The creature glanced at the small woman cradled in Yeller’s arms. Her breathing had evened out. He glanced to Deck, whose wolf limped strangely. He’d ask the man about that later. For now, an empty doorway into a tiny suburban bungalow looked promising. He motioned the wolves over to it.
At the door, Yeller handed Nat Hana. He tried to jiggle the knob, but it protested, locked tight. He tapped on the rotting wood and listened for motion from within. It was resoundingly empty. “Well, if it’s vacant, then no one’ll mind.” He pressed the door until there was a crunch of wood on the jam breaking. The door swung inwardly to reveal a shabby 1970’s green wallpaper and gold shag-carpeted living room. The furniture was rotting, and moths fluttered about under the disturbance.
“Think it’s a museum?” Sun Hee peeked in around the doorframe.
“People can be super weird. Probably a collector.” Benj stepped over the threshold and walked over to an old record player on top of a tube tv.
“Says the guy who literally wore shirts based on two hundred-year-old patterns, for funzies.” Sun Hee ran a finger along the window sill, knocking off a thick layer of dust.
“You liked the hoodies,” Benj countered.
“I thought your shirts always looked nice.” A blush ran across Zola’s cheeks up to her ears.
“That’s because you look good in boyfriend shirts, Zoe.” Sun Hee ribbed her with an elbow.
“If he’d ever let me have one.” Zola clapped a hand over her mouth, eyes going wide. Benj stalled, fingers deep in the back of a Kit-Cat Klock.
“I’m…just gonna circle the house and let you three figure that one out.” Deck walked through the front living room, past a doorframe and disappeared, leaving the group to stare at each other in silence.
“At least it’s warmer and maybe safer than out there. God, I can’t wait for spring to come again.” Deck’s voice echoed down a hallway.
“Nat, sit. You’re swaying.” Yeller nudged the man toward the one armchair in the room.
The white-haired man nodded quietly and settled in, Hana curled in his arms. “Thanks.”
Yeller leaned over, testing the woman’s forehead with his hand. “Not hot. Not cold. You doing okay holding her like that? Your shoulders doing okay?”
“Been better. Been hella worse. My fingers are prickly, but the creature’s growling about me putting her down.” Nat kept his voice to Yeller and himself.
“Tell me if you need me to take her so you can rest. Even that beast has to understand those wounds aren’t going to heal at this rate.” Yeller squatted down next to the armchair and checked Hana’s pupillary reaction.
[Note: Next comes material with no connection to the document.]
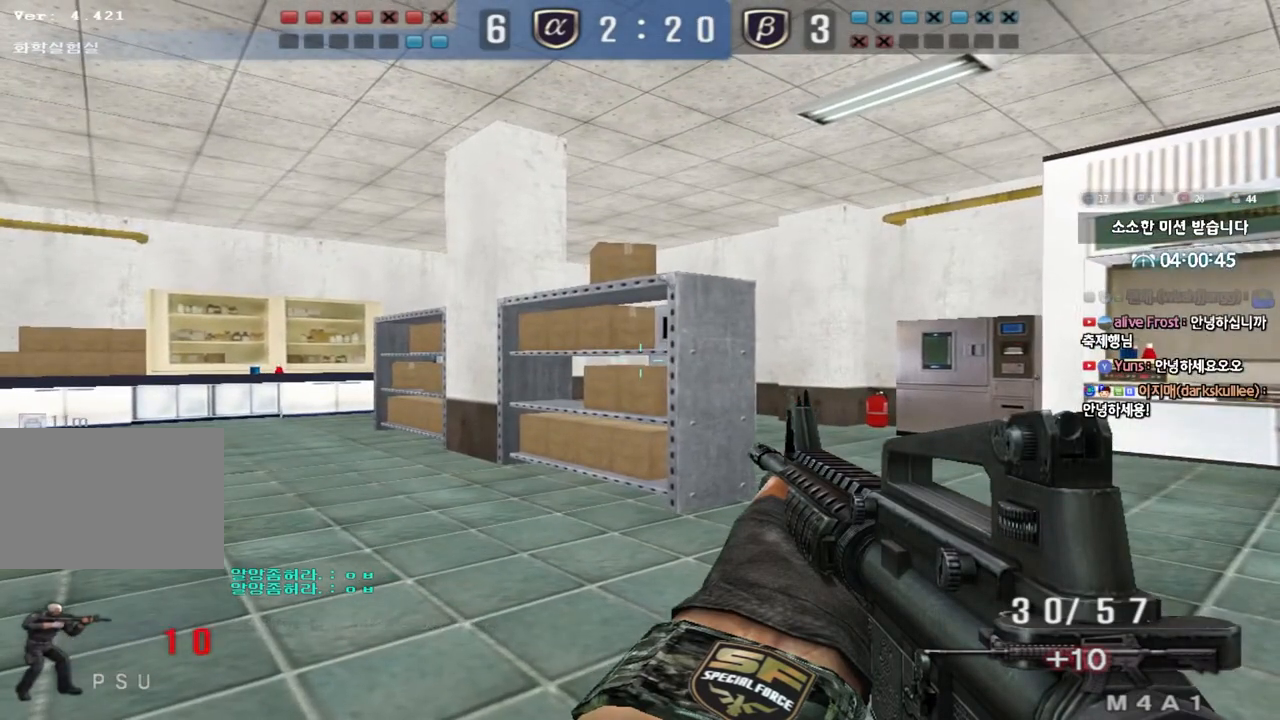
{"keys": ["shift"], "events": []}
Sun Hee and Zola found clothes stuffed into a back closet. Moth holes permeated some of the softer sweaters, but everyone was able to outfit themselves in varying decades of wearables, save for the fact Yeller’s newly acquired pants rode high on his ankles. Benj came out of it dressed in a full three-piece tailed suit. Deck managed a pair of worn jeans and an angel-winged brown button-up. The girls slipped into long jersey dresses and cashmere shawls.
Yeller crashed on the sofa, and the couch subsequently crashed to the floor. “Oops.” He sprawled across the cushions.
“You auf!” Zola jumped onto the sofa, bouncing on what remained of the springs.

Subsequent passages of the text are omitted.